Learning Outcome
After this lesson, you should be able to convert each word into a canonical key and use that key to group equivalent strings.
Problem Statement
Given an array of strings, group the anagrams together. The order of groups usually does not matter.
| Input | Output | Why |
|---|---|---|
["eat","tea","tan","ate","nat","bat"] | [["eat","tea","ate"],["tan","nat"],["bat"]] | Words with the same character counts are grouped. |
Brute Force Approach
Compare every word with existing groups by checking whether it is an anagram of the group representative.

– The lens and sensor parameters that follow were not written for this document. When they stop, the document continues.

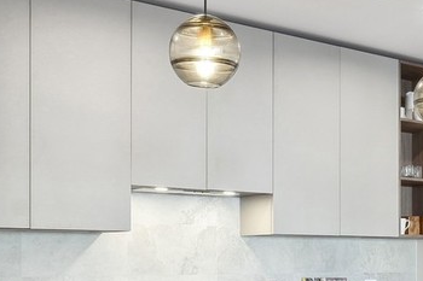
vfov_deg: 20.5
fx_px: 763
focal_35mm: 65
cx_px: 289
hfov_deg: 30.7
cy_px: 253
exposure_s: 1/4
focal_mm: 14
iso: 320
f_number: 8
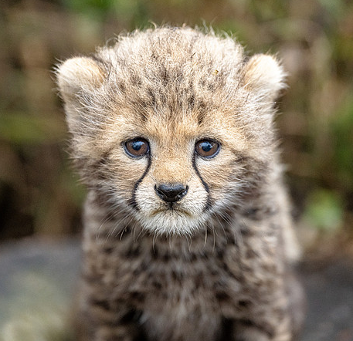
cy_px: 164
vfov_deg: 2.2
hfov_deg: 2.2
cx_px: 202
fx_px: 9023
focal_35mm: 795
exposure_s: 1/125
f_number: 4
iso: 4000
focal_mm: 600
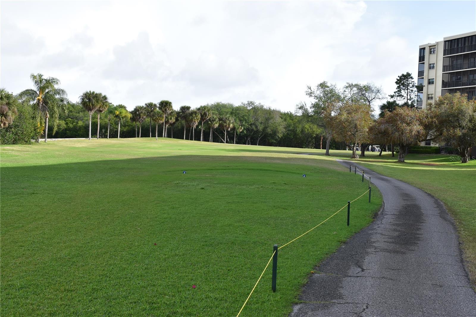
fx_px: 595
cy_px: 158
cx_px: 238
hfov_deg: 43.6
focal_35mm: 45
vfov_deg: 29.9
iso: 400
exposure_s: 1/400
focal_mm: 30
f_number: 11
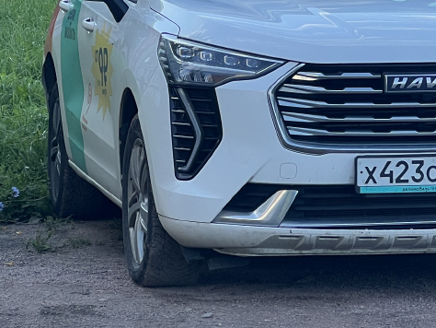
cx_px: 344
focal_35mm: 211
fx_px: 2659
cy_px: 39
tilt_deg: -1.4
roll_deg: +0.8
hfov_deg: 9.4
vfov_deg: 7.0
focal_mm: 9
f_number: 2.8
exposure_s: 1/202
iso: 32
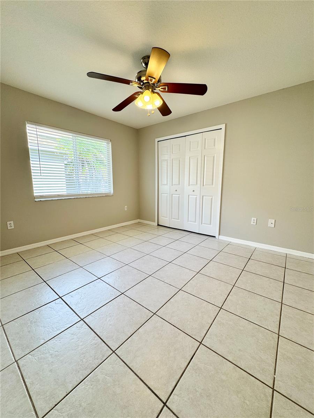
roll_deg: +0.7
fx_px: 169
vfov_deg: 102.1
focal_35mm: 14
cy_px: 209
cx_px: 157
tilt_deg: -9.3
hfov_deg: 85.7
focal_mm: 2.22
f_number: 2.2
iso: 64
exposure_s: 1/120
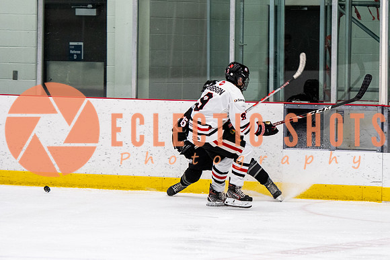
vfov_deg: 5.5
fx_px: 2709
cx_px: 236
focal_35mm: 250
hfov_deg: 8.2
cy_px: 126
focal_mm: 135
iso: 1800
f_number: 2.8
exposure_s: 1/640
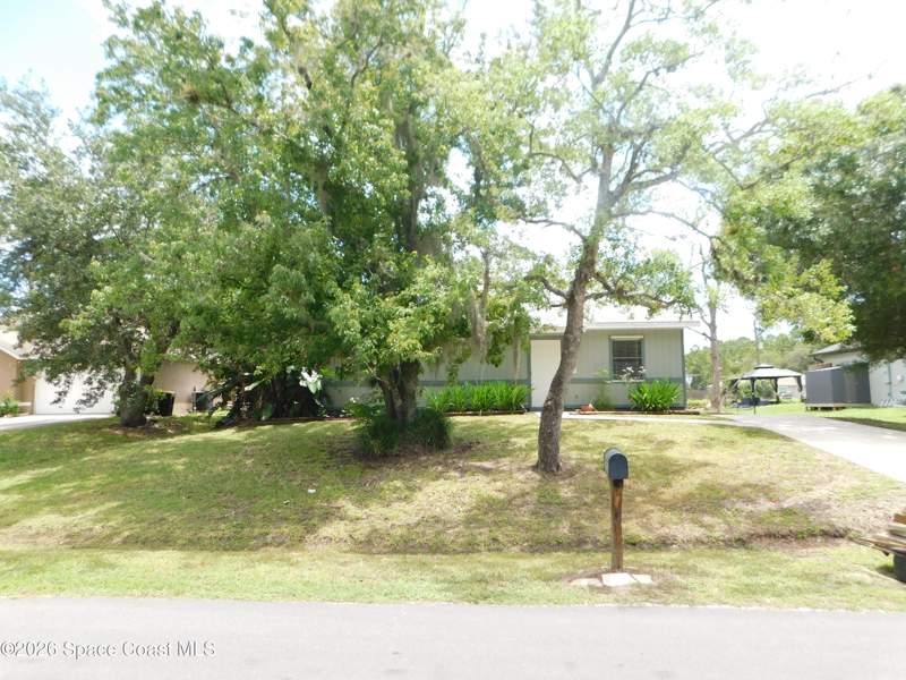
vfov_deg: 58.9
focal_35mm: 23
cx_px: 453
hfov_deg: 73.9
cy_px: 340
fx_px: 602
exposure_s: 1/320
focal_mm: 4
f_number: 3
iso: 125
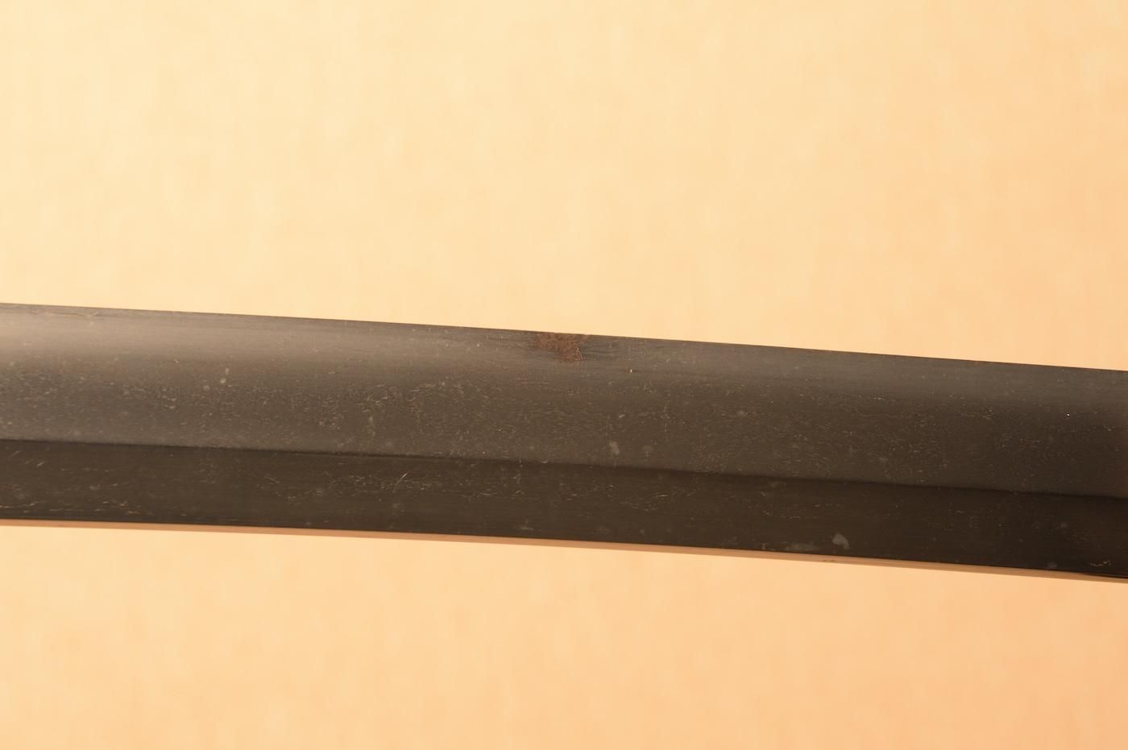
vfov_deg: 9.6
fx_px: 4461
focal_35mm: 142
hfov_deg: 14.4
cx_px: 564
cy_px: 375
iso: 400
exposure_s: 1/1.6
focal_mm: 95
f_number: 11
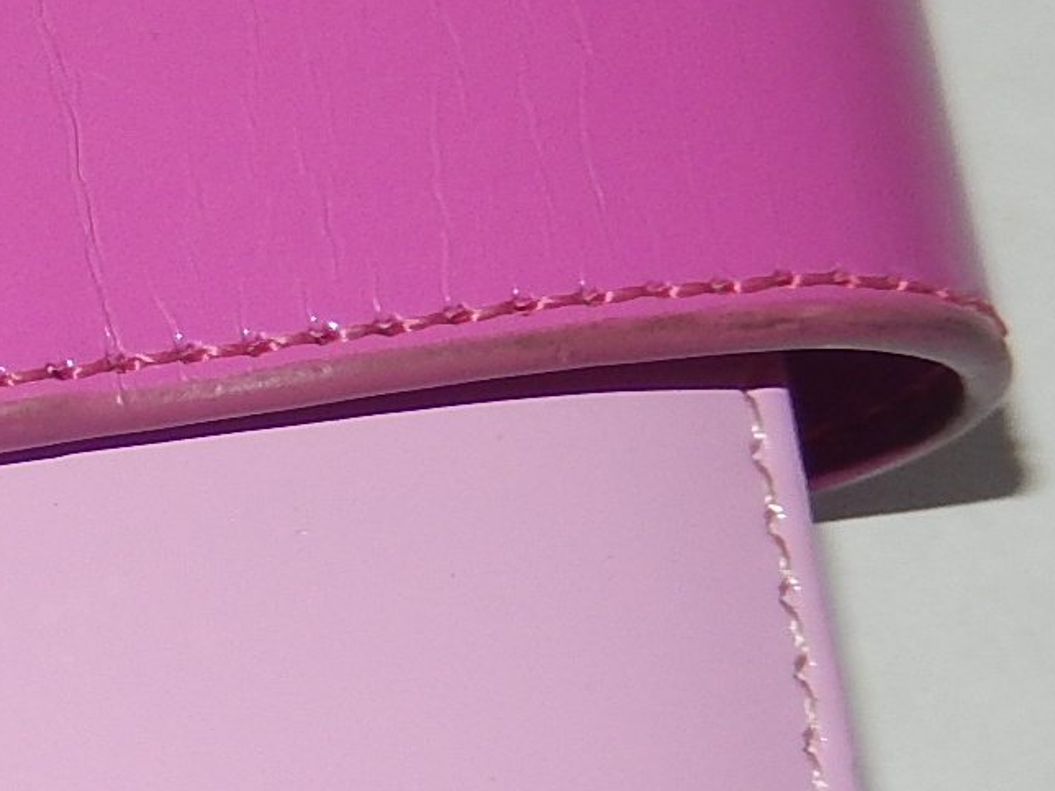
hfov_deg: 14.4
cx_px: -546
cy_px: 619
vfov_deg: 11.6
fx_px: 3871
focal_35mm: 127
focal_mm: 6.5
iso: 200
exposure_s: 1/30
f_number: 8
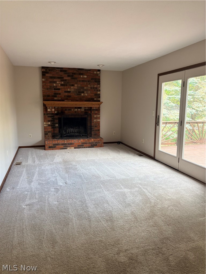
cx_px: 103
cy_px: 137
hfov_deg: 53.1
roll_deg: -0.2
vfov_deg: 67.3
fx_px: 206
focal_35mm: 26
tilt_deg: -9.2
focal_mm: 5.96
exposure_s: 1/122
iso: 80
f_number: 1.6
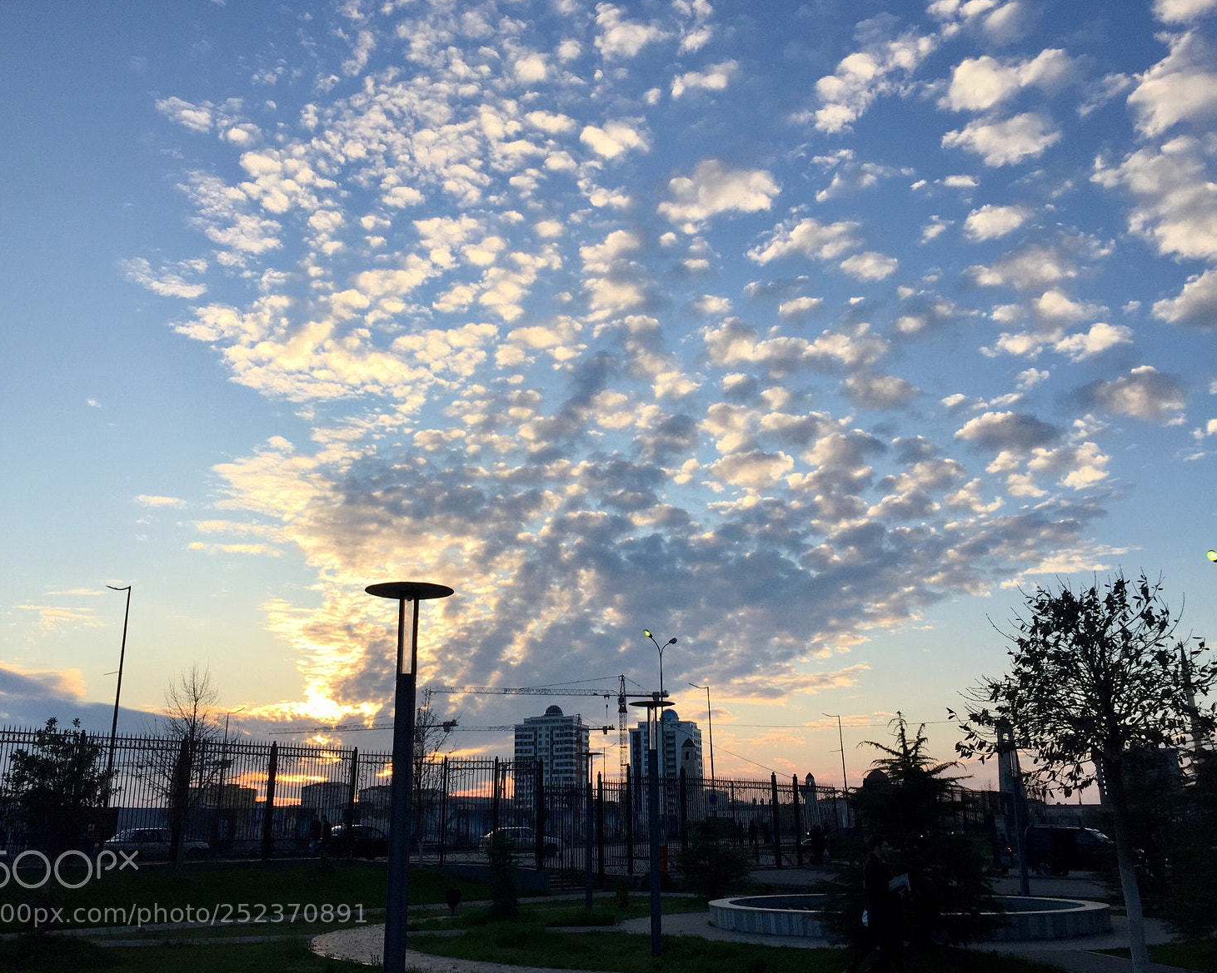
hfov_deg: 57.2
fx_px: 1117
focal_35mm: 31
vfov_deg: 47.1
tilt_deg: +17.1
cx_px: 598
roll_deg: +0.9
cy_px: 479
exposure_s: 1/732
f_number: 2.2
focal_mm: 4.15
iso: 32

This repeats anagram checks many times and becomes harder to manage as the input grows.
Optimized Approach
Create a canonical key for each word. A common key is the sorted word. All anagrams produce the same sorted key, so they can be grouped in a hash map.
If the alphabet is fixed, a frequency-count key also works and can avoid sorting each word.
Exact Pseudocode
groups = empty map from key to list
for word in words:
key = sorted characters of word
append word to groups[key]
return all values from groupsReference Code
class Solution:
def groupAnagrams(self, strs):
groups = {}
for word in strs:
key = "".join(sorted(word))
groups.setdefault(key, []).append(word)
return list(groups.values())Sample Dry Run
| word | key | map action |
|---|---|---|
eat | aet | Create group aet -> [eat] |
tea | aet | Append to aet |
tan | ant | Create group ant -> [tan] |
ate | aet | Append to aet |
Complexity
| Measure | Value | Reason |
|---|---|---|
| Time | O(n * k log k) | There are n words and each word of length k is sorted. |
| Space | O(n * k) | The groups store all words and keys. |
Edge Cases
- Empty string as a word.
- Single-word input.
- Duplicate words should appear in the output group.
Interview Checklist
- Explain the canonical key clearly.
- Mention sorted key versus frequency key tradeoff.
- Do not compare every word pair.
FAQs
Why does sorting form a valid key?
Anagrams have exactly the same characters, so their sorted forms are identical.
Can frequency counts be used instead?
Yes. For lowercase English letters, a 26-count tuple is also a strong key.
What is the core pattern?
Hash map grouping by canonical key.